• TASK BRIEF
Return an exact copy of the entries, skipping any picture you find.

• DATA EXTRACTS
-- Opening Marker --

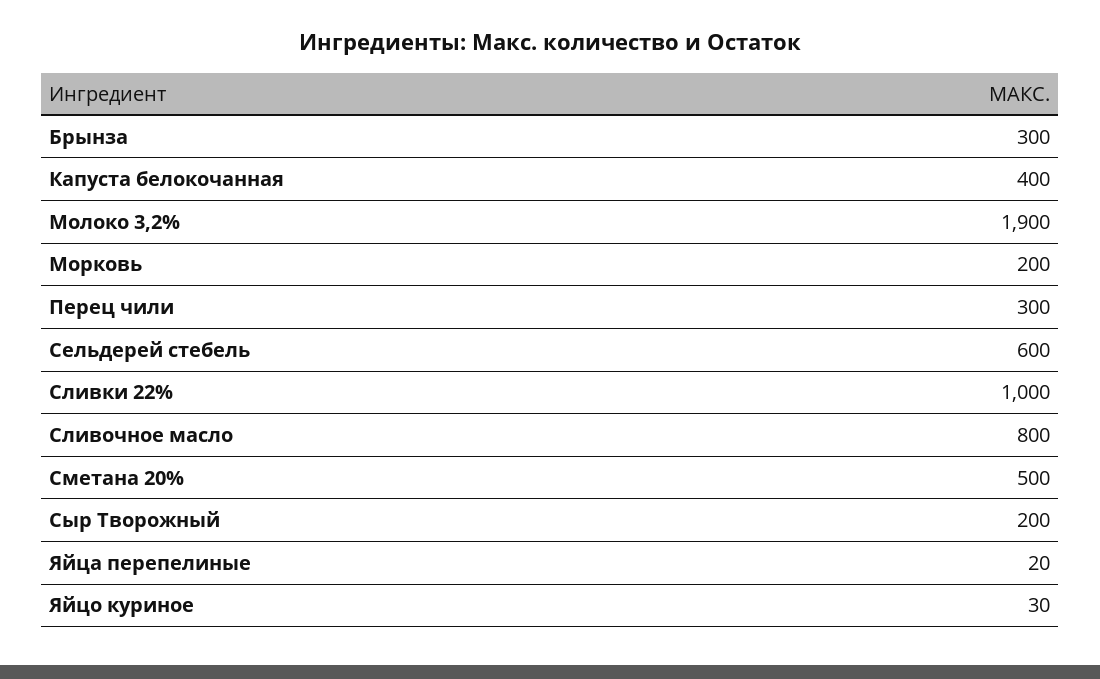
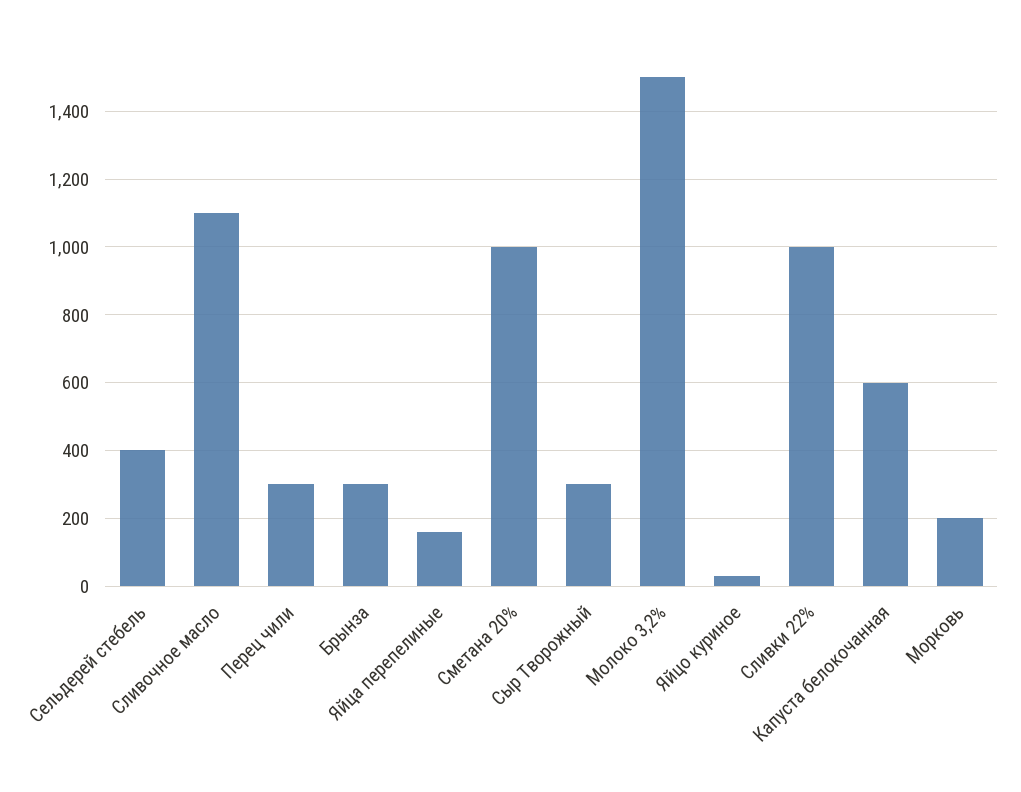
Капуста белокочанная: 400 -> 600
Молоко 3,2%: 1900 -> 1500
Сельдерей стебель: 600 -> 400
Сливочное масло: 800 -> 1100
Сметана 20%: 500 -> 1000
Сыр Творожный: 200 -> 300
Яйца перепелиные: 20 -> 160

-- Closing Marker --

• ANSWER TO THE EXERCISE
Капуста белокочанная: 400 -> 600
Молоко 3,2%: 1900 -> 1500
Сельдерей стебель: 600 -> 400
Сливочное масло: 800 -> 1100
Сметана 20%: 500 -> 1000
Сыр Творожный: 200 -> 300
Яйца перепелиные: 20 -> 160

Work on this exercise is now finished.